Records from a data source
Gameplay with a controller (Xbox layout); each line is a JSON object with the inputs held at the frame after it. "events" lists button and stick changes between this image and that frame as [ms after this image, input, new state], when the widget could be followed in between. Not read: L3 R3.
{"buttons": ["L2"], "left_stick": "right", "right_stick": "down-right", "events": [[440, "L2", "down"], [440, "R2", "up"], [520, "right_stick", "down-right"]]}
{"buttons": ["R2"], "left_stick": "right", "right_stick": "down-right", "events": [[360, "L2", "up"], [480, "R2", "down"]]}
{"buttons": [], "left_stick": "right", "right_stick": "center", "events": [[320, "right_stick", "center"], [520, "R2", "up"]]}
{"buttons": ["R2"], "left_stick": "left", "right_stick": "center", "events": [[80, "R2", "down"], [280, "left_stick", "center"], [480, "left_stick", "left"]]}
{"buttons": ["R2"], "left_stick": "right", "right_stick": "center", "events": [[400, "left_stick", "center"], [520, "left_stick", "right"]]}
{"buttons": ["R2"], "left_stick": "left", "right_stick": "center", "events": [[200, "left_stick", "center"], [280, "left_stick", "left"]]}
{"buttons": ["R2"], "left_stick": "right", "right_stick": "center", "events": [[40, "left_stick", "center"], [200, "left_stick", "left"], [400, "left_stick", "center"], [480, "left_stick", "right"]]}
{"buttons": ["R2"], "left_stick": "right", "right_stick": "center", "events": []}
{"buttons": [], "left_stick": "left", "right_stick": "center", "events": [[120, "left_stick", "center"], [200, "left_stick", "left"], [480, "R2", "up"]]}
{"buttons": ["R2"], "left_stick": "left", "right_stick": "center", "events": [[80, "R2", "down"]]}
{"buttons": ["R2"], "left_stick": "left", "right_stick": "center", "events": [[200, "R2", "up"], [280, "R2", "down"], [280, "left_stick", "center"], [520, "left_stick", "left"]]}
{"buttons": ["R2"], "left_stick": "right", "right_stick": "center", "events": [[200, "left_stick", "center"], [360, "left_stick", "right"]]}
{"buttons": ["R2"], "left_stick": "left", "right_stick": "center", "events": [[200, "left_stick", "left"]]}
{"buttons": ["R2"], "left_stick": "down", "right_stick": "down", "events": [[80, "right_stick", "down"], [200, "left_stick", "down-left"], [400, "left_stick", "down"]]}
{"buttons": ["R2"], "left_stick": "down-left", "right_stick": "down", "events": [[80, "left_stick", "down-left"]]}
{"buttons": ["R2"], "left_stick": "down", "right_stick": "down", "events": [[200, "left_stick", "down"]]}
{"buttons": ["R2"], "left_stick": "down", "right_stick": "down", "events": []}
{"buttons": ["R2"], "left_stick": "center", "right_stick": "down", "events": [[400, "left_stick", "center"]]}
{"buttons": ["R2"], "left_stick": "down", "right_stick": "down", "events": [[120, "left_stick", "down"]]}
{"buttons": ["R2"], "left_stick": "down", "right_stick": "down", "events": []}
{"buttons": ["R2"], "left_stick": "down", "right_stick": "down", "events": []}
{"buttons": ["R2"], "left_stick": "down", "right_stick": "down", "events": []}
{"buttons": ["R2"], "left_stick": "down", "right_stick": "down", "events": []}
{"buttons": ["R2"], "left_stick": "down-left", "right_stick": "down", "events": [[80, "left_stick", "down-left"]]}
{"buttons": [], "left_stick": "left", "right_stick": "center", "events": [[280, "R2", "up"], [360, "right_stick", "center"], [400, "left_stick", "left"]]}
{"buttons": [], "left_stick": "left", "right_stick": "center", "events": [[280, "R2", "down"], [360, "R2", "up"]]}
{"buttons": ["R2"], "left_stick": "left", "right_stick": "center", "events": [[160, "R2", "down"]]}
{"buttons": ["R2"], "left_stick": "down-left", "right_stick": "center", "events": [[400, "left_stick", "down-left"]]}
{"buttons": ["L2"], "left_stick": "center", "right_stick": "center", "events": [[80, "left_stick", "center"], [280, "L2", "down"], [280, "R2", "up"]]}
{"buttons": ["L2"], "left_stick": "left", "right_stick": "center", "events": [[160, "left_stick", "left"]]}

▸ Task item
Your answer must be an exact copy of every record.

▸ Answer space
Gameplay with a controller (Xbox layout); each line is a JSON object with the inputs held at the frame after it. "events" lists button and stick changes between this image and that frame as [ms after this image, input, new state], when the widget could be followed in between. Not read: L3 R3.
{"buttons": ["L2"], "left_stick": "right", "right_stick": "down-right", "events": [[440, "L2", "down"], [440, "R2", "up"], [520, "right_stick", "down-right"]]}
{"buttons": ["R2"], "left_stick": "right", "right_stick": "down-right", "events": [[360, "L2", "up"], [480, "R2", "down"]]}
{"buttons": [], "left_stick": "right", "right_stick": "center", "events": [[320, "right_stick", "center"], [520, "R2", "up"]]}
{"buttons": ["R2"], "left_stick": "left", "right_stick": "center", "events": [[80, "R2", "down"], [280, "left_stick", "center"], [480, "left_stick", "left"]]}
{"buttons": ["R2"], "left_stick": "right", "right_stick": "center", "events": [[400, "left_stick", "center"], [520, "left_stick", "right"]]}
{"buttons": ["R2"], "left_stick": "left", "right_stick": "center", "events": [[200, "left_stick", "center"], [280, "left_stick", "left"]]}
{"buttons": ["R2"], "left_stick": "right", "right_stick": "center", "events": [[40, "left_stick", "center"], [200, "left_stick", "left"], [400, "left_stick", "center"], [480, "left_stick", "right"]]}
{"buttons": ["R2"], "left_stick": "right", "right_stick": "center", "events": []}
{"buttons": [], "left_stick": "left", "right_stick": "center", "events": [[120, "left_stick", "center"], [200, "left_stick", "left"], [480, "R2", "up"]]}
{"buttons": ["R2"], "left_stick": "left", "right_stick": "center", "events": [[80, "R2", "down"]]}
{"buttons": ["R2"], "left_stick": "left", "right_stick": "center", "events": [[200, "R2", "up"], [280, "R2", "down"], [280, "left_stick", "center"], [520, "left_stick", "left"]]}
{"buttons": ["R2"], "left_stick": "right", "right_stick": "center", "events": [[200, "left_stick", "center"], [360, "left_stick", "right"]]}
{"buttons": ["R2"], "left_stick": "left", "right_stick": "center", "events": [[200, "left_stick", "left"]]}
{"buttons": ["R2"], "left_stick": "down", "right_stick": "down", "events": [[80, "right_stick", "down"], [200, "left_stick", "down-left"], [400, "left_stick", "down"]]}
{"buttons": ["R2"], "left_stick": "down-left", "right_stick": "down", "events": [[80, "left_stick", "down-left"]]}
{"buttons": ["R2"], "left_stick": "down", "right_stick": "down", "events": [[200, "left_stick", "down"]]}
{"buttons": ["R2"], "left_stick": "down", "right_stick": "down", "events": []}
{"buttons": ["R2"], "left_stick": "center", "right_stick": "down", "events": [[400, "left_stick", "center"]]}
{"buttons": ["R2"], "left_stick": "down", "right_stick": "down", "events": [[120, "left_stick", "down"]]}
{"buttons": ["R2"], "left_stick": "down", "right_stick": "down", "events": []}
{"buttons": ["R2"], "left_stick": "down", "right_stick": "down", "events": []}
{"buttons": ["R2"], "left_stick": "down", "right_stick": "down", "events": []}
{"buttons": ["R2"], "left_stick": "down", "right_stick": "down", "events": []}
{"buttons": ["R2"], "left_stick": "down-left", "right_stick": "down", "events": [[80, "left_stick", "down-left"]]}
{"buttons": [], "left_stick": "left", "right_stick": "center", "events": [[280, "R2", "up"], [360, "right_stick", "center"], [400, "left_stick", "left"]]}
{"buttons": [], "left_stick": "left", "right_stick": "center", "events": [[280, "R2", "down"], [360, "R2", "up"]]}
{"buttons": ["R2"], "left_stick": "left", "right_stick": "center", "events": [[160, "R2", "down"]]}
{"buttons": ["R2"], "left_stick": "down-left", "right_stick": "center", "events": [[400, "left_stick", "down-left"]]}
{"buttons": ["L2"], "left_stick": "center", "right_stick": "center", "events": [[80, "left_stick", "center"], [280, "L2", "down"], [280, "R2", "up"]]}
{"buttons": ["L2"], "left_stick": "left", "right_stick": "center", "events": [[160, "left_stick", "left"]]}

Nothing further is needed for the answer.